Writing in the RWA letter, Servat stressed that the Committee’s aims to restrict banks’ use of internal risk models – with the intention of reinstating a standardised compliance framework – “would impact the whole range of banking services that non-financial companies require: loans, credit lines and overdrafts, derivative products [and] cash management tools”.
Servat noted that banks have estimated their risk-weighted capital needs would rise significantly as a result of the planned changes.
“We fear that this could lead to an important contraction in lending to non-financial companies,” he wrote – noting that banking products and services available to firms could not only reduce in variety, but become costlier, too.
“If added to the difficulties non-financial companies already face,” he warned, “we feel that the outcome could be more detrimental and destabilising to the economy as a whole than any benefit that can be expected from more capitalised banks.”
Servat cited further estimates from the European banking industry, suggesting that the proposed changes would force banks in the region to either raise an extra €300bn, or slash their balance sheets by 25%.
“Depending on the type of counterparty and the type of instrument,” he wrote, “the bank capital required for derivative products could increase by up to eight times from the current levels.”
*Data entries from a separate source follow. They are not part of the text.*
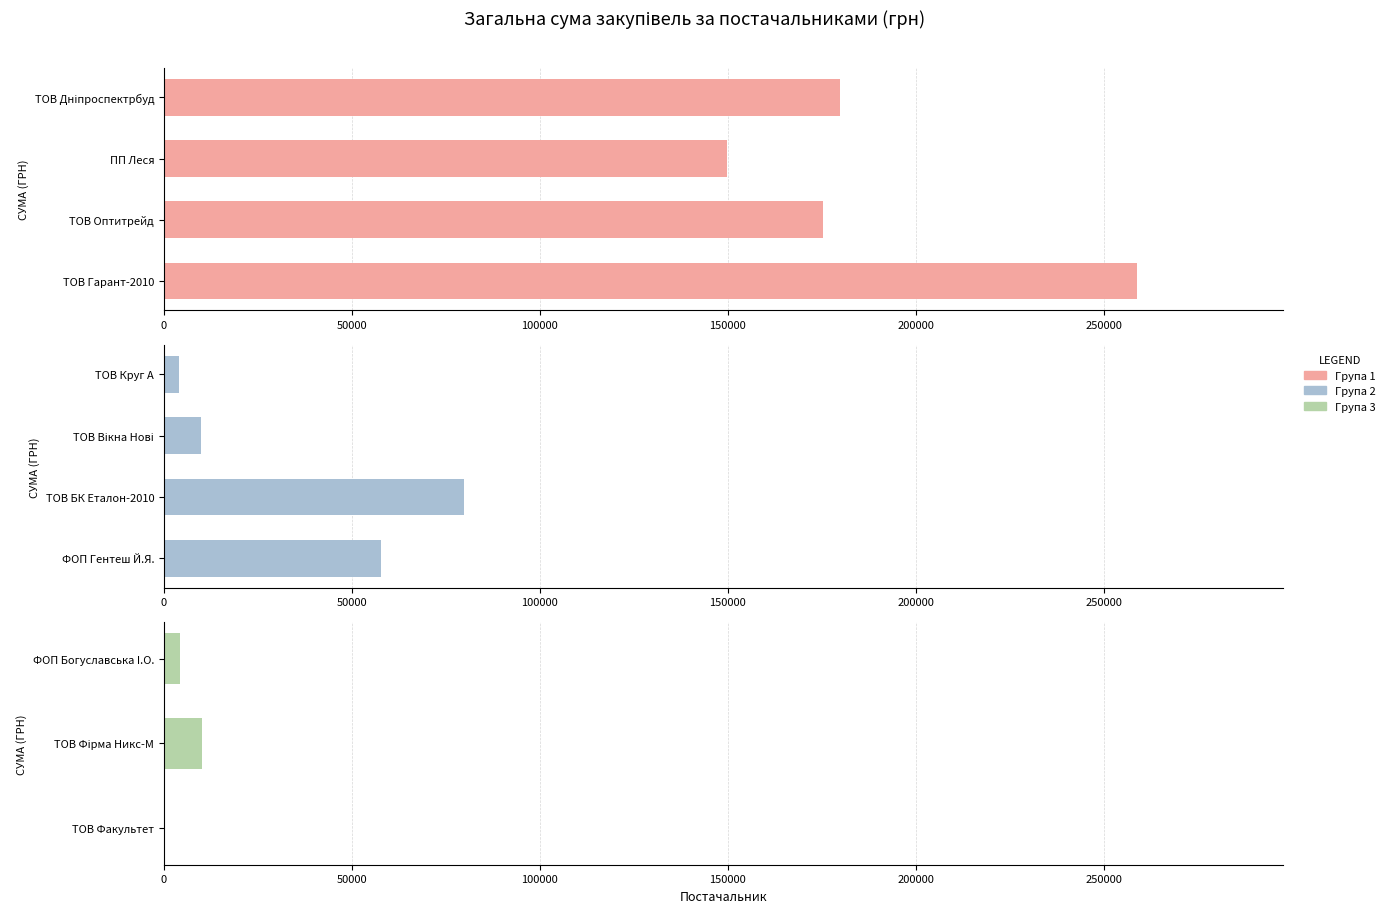

Is it true that the value at ФОП "Гентеш Й.Я." is 78037.7?

False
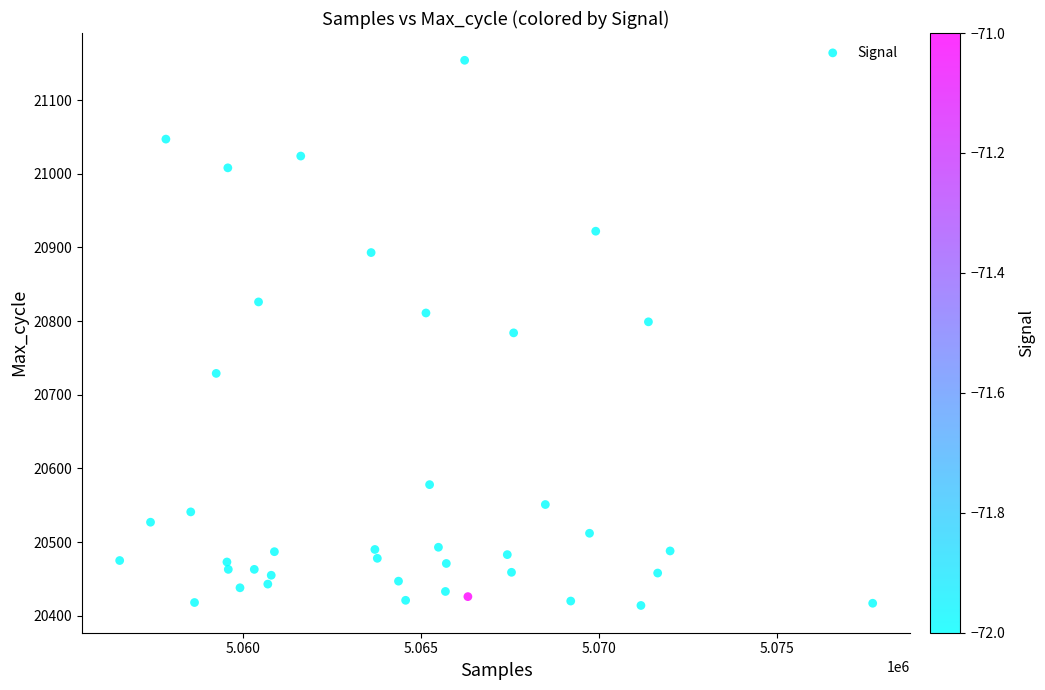

What is the range of Y values (max minus min)?

740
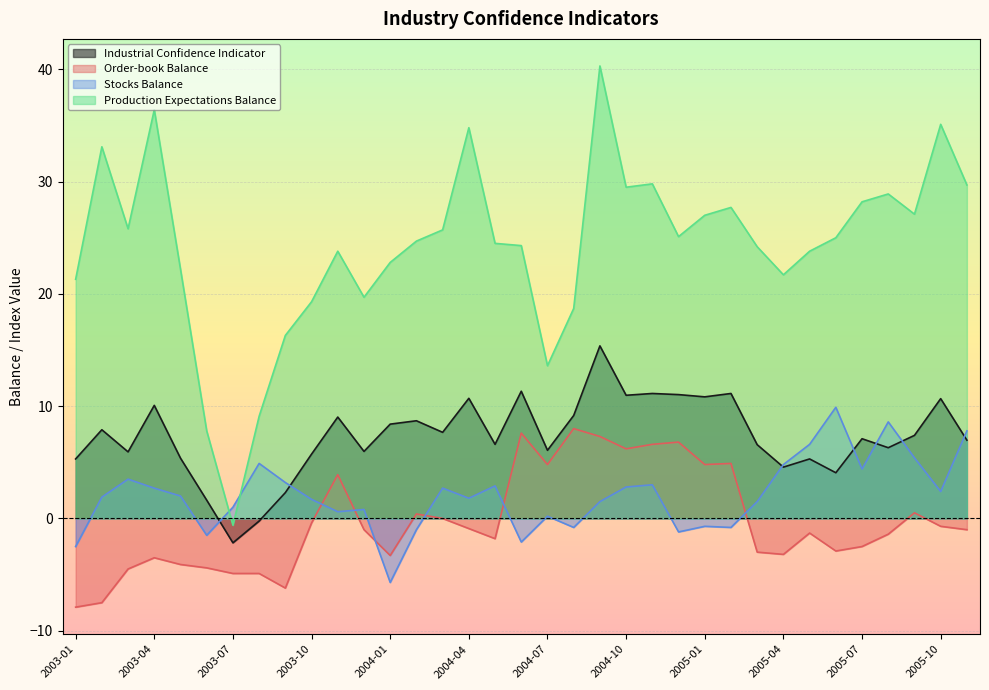

What is the highest value of the Stocks Balance series?

9.9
He explained: “Non-financial companies are not able to bear the resulting cost increases. Yet derivative instruments are vital for non-financial companies [to manage] financial market risk linked to their daily business activities.
“The resulting contraction in hedging would leave the whole economy – including financial institutions that service these companies – less stable and more prone to volatility.”
In the Basel III letter, meanwhile, Servat took issue with the BCBS’s treatment of notional cash pooling, contained in its planned alterations to the Leverage Ratio Framework.
Indeed, he noted, “the consultation proposes that the balances be reported on a gross basis, which does not allow netting of assets and liabilities or the recognition of credit-risk mitigation techniques”.
As such, he wrote: “Grossing up the exposures within a notional pool will increase the pricing of these efficient and effective products, but will not reduce the credit risk.
“In fact,” he argued, “a bank does not have a greater overall risk with netted cash-pool accounts than with gross positions, as in both cases the cash-pool accounts are held within the same company, or the same group of companies. Therefore, the increased capital requirements are not justified by a greater risk for the bank.”
If the change goes ahead, Servat warned, corporations that take advantage of cash pooling would face increased costs and red tape from:
Servat strongly recommended that the BCBS should carry out an in-depth impact assessment of the potential change, and reconsider whether it is appropriate.
“We believe that non-financial companies should continue to have the choice between notional and physical cash pooling, or a combination of the two,” he concluded.